(Exercise) Could you set down exactly the lines in the records below between the line holding "coffee table: none [148,299,310,456]" and the line holding "decorative bowl: none [102,344,152,373]", inclusive?

(Data extracts)
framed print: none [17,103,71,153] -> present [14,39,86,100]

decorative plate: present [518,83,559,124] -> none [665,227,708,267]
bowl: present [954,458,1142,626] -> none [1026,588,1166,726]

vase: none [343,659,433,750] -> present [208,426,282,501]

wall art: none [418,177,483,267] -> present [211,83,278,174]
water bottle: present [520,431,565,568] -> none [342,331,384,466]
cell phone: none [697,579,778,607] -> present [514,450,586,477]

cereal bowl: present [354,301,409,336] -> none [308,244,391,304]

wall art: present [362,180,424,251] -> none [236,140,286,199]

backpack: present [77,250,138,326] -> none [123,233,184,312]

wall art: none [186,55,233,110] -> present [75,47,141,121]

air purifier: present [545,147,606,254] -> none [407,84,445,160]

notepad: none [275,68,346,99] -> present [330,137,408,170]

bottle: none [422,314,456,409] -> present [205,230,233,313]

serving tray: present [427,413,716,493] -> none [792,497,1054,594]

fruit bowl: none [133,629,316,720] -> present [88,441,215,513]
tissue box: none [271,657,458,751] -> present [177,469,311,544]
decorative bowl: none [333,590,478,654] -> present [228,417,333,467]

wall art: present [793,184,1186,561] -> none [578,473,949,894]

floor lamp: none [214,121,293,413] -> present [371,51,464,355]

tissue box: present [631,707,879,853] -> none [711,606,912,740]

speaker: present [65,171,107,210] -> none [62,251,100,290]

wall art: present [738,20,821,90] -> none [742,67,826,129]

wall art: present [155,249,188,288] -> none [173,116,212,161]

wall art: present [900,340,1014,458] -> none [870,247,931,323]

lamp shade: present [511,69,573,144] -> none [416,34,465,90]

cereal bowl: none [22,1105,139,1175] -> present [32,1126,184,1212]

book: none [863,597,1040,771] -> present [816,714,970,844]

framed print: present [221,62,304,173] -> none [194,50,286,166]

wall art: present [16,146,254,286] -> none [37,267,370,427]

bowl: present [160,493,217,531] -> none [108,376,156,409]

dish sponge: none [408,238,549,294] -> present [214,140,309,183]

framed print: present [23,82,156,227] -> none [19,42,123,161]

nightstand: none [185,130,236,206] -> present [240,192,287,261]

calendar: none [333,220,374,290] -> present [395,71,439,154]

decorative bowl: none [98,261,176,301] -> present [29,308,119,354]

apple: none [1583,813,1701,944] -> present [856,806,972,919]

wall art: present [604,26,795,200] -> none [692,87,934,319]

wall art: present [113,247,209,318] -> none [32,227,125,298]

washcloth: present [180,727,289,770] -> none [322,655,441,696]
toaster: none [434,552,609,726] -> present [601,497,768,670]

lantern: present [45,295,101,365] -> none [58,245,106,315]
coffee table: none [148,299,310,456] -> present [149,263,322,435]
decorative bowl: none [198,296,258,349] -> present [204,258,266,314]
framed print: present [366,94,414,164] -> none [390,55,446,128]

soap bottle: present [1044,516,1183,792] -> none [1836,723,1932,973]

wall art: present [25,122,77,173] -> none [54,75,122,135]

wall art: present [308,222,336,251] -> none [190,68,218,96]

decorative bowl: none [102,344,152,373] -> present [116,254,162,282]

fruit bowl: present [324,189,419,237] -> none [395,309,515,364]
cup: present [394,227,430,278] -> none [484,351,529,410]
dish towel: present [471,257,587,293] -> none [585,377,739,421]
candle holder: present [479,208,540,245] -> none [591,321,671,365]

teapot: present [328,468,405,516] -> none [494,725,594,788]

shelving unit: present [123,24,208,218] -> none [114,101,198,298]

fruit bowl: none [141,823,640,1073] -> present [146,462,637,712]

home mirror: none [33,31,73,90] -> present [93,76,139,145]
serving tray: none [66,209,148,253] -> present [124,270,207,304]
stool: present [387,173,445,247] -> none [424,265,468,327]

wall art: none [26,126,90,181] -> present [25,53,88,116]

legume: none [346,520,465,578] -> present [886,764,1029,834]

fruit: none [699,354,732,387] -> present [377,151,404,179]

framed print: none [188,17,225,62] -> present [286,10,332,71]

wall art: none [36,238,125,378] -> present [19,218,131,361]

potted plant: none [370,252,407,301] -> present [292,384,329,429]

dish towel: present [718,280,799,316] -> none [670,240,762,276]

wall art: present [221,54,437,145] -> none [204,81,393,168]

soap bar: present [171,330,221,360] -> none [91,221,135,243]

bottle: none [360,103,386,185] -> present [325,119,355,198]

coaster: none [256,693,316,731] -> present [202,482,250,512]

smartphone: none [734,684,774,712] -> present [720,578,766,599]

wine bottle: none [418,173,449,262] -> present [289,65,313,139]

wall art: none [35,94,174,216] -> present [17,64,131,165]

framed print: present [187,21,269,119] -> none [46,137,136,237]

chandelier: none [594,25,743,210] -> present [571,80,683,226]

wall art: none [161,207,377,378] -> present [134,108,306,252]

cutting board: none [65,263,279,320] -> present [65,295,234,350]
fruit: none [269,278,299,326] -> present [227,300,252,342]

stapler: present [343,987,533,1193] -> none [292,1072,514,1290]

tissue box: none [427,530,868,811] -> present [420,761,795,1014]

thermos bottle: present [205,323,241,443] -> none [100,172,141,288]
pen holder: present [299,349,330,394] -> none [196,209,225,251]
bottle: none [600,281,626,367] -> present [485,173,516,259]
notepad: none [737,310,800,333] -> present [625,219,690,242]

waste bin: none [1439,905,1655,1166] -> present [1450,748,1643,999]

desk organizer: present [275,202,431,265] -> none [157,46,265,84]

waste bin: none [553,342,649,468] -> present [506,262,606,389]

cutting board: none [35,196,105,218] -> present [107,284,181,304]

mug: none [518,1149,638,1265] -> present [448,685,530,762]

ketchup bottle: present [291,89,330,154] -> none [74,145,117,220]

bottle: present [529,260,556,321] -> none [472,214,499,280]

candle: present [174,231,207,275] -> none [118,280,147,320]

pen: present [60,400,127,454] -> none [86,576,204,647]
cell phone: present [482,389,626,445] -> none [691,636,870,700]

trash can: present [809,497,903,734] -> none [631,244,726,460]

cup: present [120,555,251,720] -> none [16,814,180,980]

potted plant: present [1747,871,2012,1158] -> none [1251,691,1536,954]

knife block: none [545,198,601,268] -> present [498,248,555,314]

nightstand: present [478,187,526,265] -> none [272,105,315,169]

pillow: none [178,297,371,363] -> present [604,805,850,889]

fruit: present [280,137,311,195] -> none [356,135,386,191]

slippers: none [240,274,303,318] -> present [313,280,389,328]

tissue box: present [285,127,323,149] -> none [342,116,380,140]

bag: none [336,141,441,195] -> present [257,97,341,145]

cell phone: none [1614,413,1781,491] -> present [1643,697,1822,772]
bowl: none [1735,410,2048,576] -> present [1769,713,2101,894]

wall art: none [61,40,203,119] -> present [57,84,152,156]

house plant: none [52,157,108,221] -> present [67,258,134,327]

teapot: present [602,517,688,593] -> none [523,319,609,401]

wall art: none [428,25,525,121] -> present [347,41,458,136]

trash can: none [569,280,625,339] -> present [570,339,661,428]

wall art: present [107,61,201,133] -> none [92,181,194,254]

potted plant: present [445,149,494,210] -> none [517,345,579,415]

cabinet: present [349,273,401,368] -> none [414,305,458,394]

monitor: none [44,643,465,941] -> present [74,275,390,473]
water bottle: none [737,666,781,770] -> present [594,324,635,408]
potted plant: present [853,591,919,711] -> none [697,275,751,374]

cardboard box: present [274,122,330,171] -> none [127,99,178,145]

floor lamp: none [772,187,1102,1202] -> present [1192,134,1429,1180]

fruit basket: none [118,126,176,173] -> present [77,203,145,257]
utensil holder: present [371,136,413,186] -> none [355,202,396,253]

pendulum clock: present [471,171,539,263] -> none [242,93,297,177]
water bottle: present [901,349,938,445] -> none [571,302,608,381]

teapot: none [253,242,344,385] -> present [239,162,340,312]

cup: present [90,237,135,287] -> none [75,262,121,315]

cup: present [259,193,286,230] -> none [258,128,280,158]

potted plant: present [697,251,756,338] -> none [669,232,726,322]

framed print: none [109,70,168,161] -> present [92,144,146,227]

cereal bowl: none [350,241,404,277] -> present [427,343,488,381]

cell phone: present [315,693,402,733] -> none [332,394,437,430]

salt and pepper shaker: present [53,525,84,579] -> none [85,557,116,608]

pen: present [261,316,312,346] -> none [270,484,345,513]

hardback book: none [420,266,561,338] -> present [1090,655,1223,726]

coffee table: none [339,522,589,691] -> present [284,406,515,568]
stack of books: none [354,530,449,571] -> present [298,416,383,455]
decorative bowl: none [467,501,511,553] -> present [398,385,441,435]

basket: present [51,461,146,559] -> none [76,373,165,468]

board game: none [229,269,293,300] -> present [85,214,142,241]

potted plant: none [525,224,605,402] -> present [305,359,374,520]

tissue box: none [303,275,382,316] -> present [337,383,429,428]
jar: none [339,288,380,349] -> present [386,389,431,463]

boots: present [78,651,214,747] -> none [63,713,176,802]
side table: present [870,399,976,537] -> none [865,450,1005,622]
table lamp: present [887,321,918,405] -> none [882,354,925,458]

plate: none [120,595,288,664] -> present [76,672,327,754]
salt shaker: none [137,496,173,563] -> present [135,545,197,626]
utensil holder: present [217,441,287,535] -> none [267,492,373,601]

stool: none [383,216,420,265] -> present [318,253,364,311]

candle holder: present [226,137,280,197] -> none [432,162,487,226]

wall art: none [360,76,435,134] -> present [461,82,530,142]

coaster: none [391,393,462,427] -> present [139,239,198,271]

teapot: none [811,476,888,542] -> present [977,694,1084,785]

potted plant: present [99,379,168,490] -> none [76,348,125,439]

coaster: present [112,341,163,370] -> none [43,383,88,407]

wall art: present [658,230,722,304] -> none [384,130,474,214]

(Response to this exercise)
coffee table: none [148,299,310,456] -> present [149,263,322,435]
decorative bowl: none [198,296,258,349] -> present [204,258,266,314]
framed print: present [366,94,414,164] -> none [390,55,446,128]

soap bottle: present [1044,516,1183,792] -> none [1836,723,1932,973]

wall art: present [25,122,77,173] -> none [54,75,122,135]

wall art: present [308,222,336,251] -> none [190,68,218,96]

decorative bowl: none [102,344,152,373] -> present [116,254,162,282]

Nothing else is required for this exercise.